In making his party’s case for a swift election, he challenged the legitimacy of the Fukuda Cabinet. “Such a government does not benefit the people,” Ozawa said. “We represent the voices of the public and we say Fukuda is not suitable for the job.”

The opposition camp submitted the censure motion, which focuses criticism on Fukuda’s support of the contentious new health insurance program, as the Diet session draws to its mid-June close,

The program, introduced in April, has been harshly criticized for throwing a heavier financial burden on the elderly for their health care.

The opposition-sponsored bill to scrap the program cleared the upper chamber last week and has been sent to the Lower House, which the Liberal Democratic Party-New Komeito ruling bloc controls.

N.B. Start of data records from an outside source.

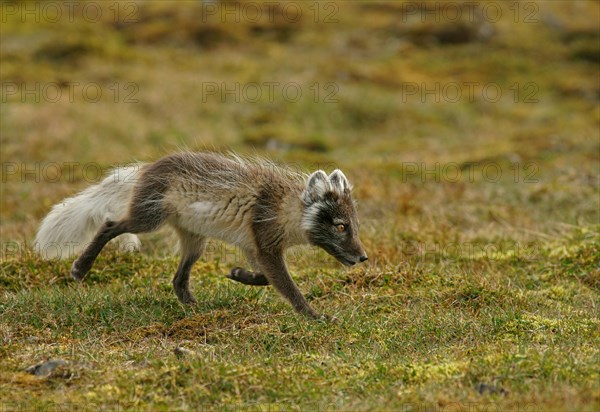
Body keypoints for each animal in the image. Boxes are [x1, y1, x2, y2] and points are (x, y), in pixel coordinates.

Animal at [37, 151, 368, 318]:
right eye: (340, 226)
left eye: (354, 224)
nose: (364, 257)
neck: (283, 206)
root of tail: (148, 166)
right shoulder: (265, 245)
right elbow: (289, 288)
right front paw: (315, 316)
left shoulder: (254, 247)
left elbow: (263, 278)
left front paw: (238, 274)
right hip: (148, 219)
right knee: (109, 225)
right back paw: (81, 268)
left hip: (195, 240)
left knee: (178, 279)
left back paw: (196, 308)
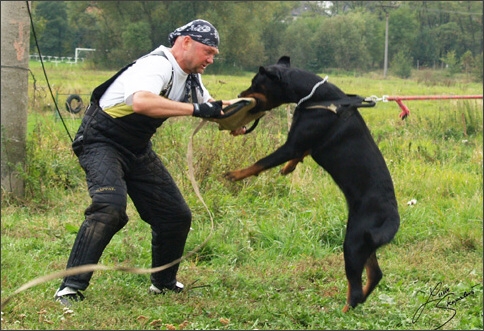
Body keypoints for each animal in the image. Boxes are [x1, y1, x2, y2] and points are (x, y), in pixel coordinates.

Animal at [225, 55, 398, 312]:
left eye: (255, 83)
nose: (239, 93)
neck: (316, 97)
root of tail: (392, 220)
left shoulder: (292, 143)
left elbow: (261, 162)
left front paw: (235, 174)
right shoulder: (303, 143)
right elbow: (301, 153)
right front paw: (288, 168)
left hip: (353, 241)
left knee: (355, 288)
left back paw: (344, 311)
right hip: (365, 245)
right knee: (375, 274)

It is the first time under the Constitution that a prime minister has been dealt a censure motion by the Upper House.

In response, the ruling coalition is set to pass a vote of confidence in Fukuda in the Lower House on Thursday to throw its full support behind him and his Cabinet.

Ozawa blasted the confidence vote as a “makeshift tactic” that will never win over the public and said the ruling bloc should call a poll now.

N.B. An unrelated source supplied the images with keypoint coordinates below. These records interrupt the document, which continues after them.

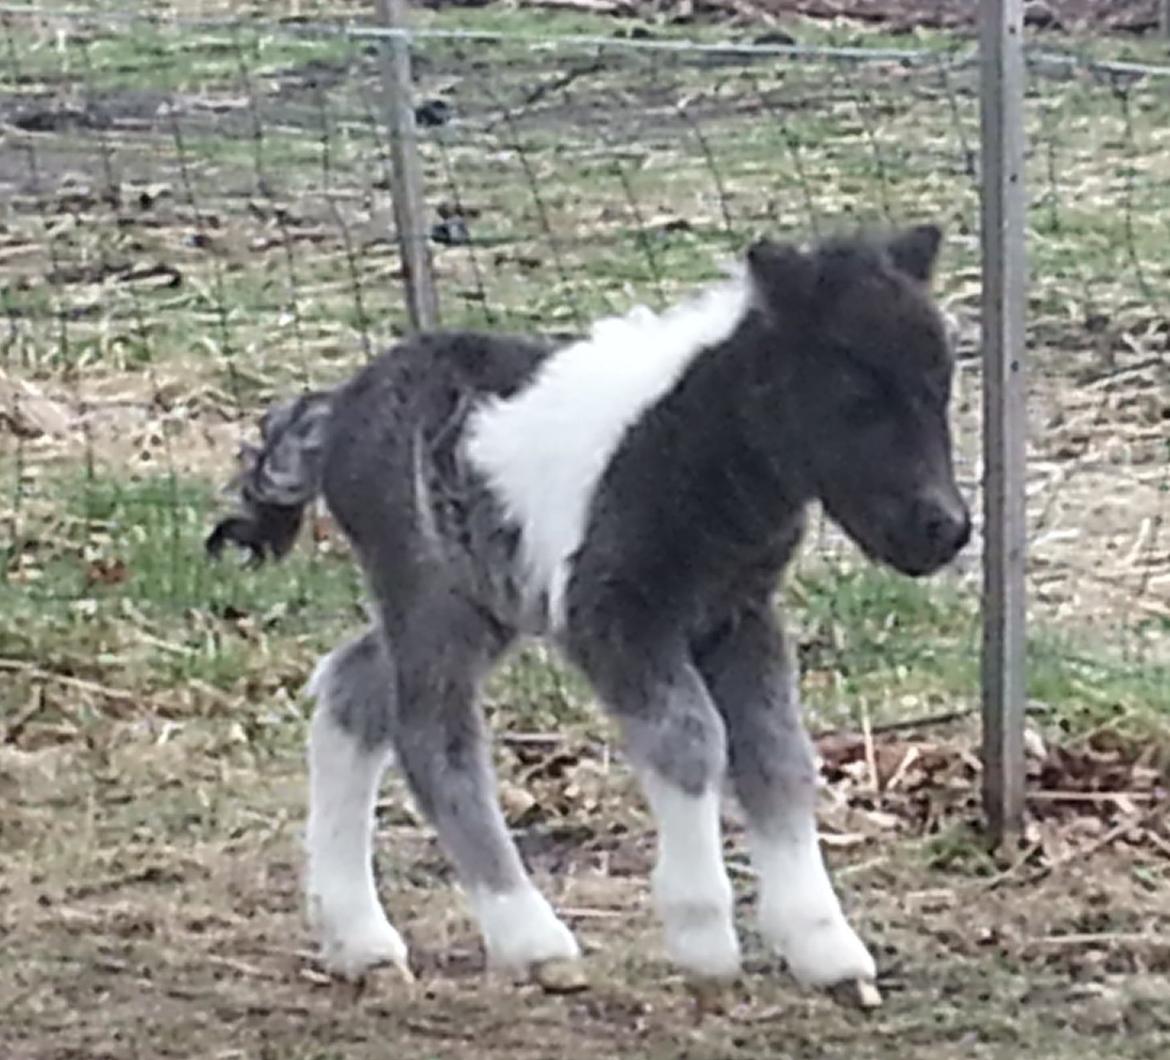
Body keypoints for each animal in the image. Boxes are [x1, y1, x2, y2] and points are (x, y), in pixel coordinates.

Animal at [208, 223, 968, 992]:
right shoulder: (613, 616)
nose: (946, 529)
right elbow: (691, 741)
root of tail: (336, 410)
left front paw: (822, 943)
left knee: (353, 688)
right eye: (855, 397)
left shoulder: (738, 616)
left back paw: (357, 936)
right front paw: (702, 933)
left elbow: (779, 757)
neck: (695, 452)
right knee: (430, 740)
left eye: (941, 390)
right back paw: (528, 937)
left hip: (477, 601)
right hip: (428, 594)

“The LDP shouldn’t be afraid of holding an election,” Ozawa said. “It is the ruling party, so it should feel confident.”

Chief Cabinet Secretary Nobutaka Machimura criticized the censure as “nothing more than a political performance.”

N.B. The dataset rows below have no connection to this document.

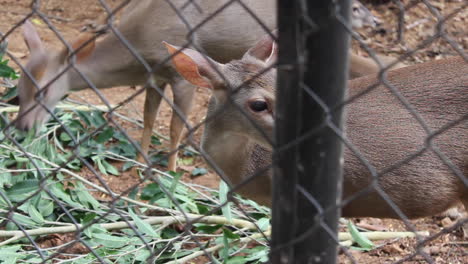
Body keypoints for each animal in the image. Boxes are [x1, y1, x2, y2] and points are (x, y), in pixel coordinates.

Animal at [14, 0, 394, 172]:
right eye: (19, 90)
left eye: (43, 90)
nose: (21, 126)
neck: (137, 48)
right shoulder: (156, 76)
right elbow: (149, 118)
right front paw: (139, 163)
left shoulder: (181, 75)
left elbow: (174, 126)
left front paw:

After adopting the motion Wednesday afternoon, the DPJ and other opposition parties said they will refuse to attend the Diet’s remaining deliberations.

Political analysts and some opposition lawmakers questioned the timing of the motion — which came toward the end of the Diet session after activity had quieted down.

The battle between the DPJ and LDP peaked in April and May over the gasoline surcharge and road construction issues. The DPJ, which had been considering submitting the censure motion at that time, decided against it and said it would openly fight the ruling bloc in the Diet.

Machimura said Wednesday the DPJ avoided submitting the motion earlier because it could have paralyzed the Diet until the end of the session, leaving the top opposition party accountable and open to public criticism.